Tuesday, July 23, 2013

Raspberry Ripple ice cream on the Gadget Show

Full disclosure: I wasn’t watching TV last night. I was sitting in the garden with a glass of cider and a pizza, watching swallows eat mosquitos and cheering them on. I had surly thoughts about those swallows when Rob Bishop mailed me this morning to remind me I’d missed an epochal TV event: the Gadget Show, on the UK’s Channel 5, described the Pi as the “…most important and revolutionary piece of tech created in this country, this century.” And then went on to use it to power an ice cream machine they made from bits of laser-cut plywood and a collection of nuts and bolts in the studio, which is exactly what we think you should do with important and revolutionary technology in this sort of weather. Damn you, mosquitos.

Happily, the video from last night’s show is available online, so it turns out that my evening watching the massacre of the mosquitos wasn’t wasted.

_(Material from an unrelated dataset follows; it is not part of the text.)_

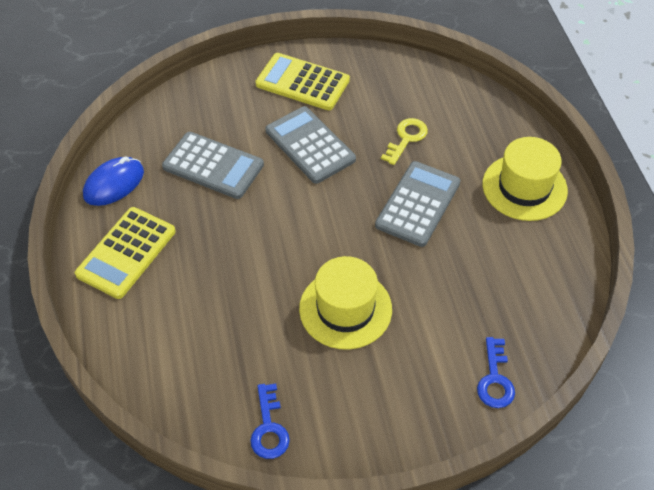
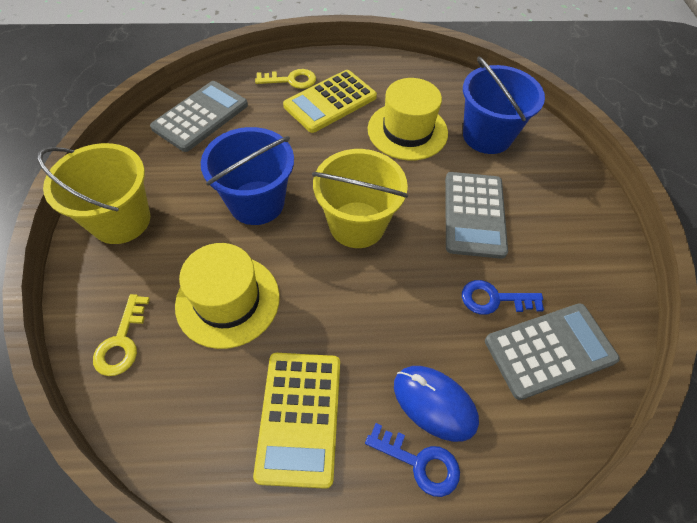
blue bucket: none = 0 -> [201,127,294,225] [463,56,545,154] = 2
yellow bucket: none = 0 -> [37,143,150,244] [312,149,408,248] = 2
yellow key: [381,118,428,165] = 1 -> [93,294,150,376] [255,69,316,89] = 2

The video can’t be embedded, but it’s definitely worth five minutes of your time: click here or on the picture to view.

What you’re not told on the video or on Channel 5′s associated page is how Rob Bishop stepped in at the last minute, when the Gadget Show’s engineer was sick, to complete the programming for the ice cream maker, giving up a weekend (which he spent working in a Cambridge cafe known for its superior wi-fi offering) to get the tech in place for the segment in time. I salute you, Rob, and I owe you an ice cream. All that code you see in the clip? Prepared by Rob’s fair (actually, quite tanned, now he’s been on holiday) hands. There’s also a PiFace breakout board in there, via which the Pi controls the LEDS and the solenoid that opens and closes the whippyscoopy* valve.

Turns out that the motion-activated dispenser and ripplicating* device driven by the Pi worked a treat. Congratulations, Rob. Any disastrous failures you might see in the video are entirely down to a failure to plan how might you get dry ice into a small opening without a funnel, and not Rob’s cool-as-ice coding. Enjoy the video (it’s a hoot), and let us know what you think below. No, I wouldn’t eat one either.

*These are technical ice cream terms that I just made up.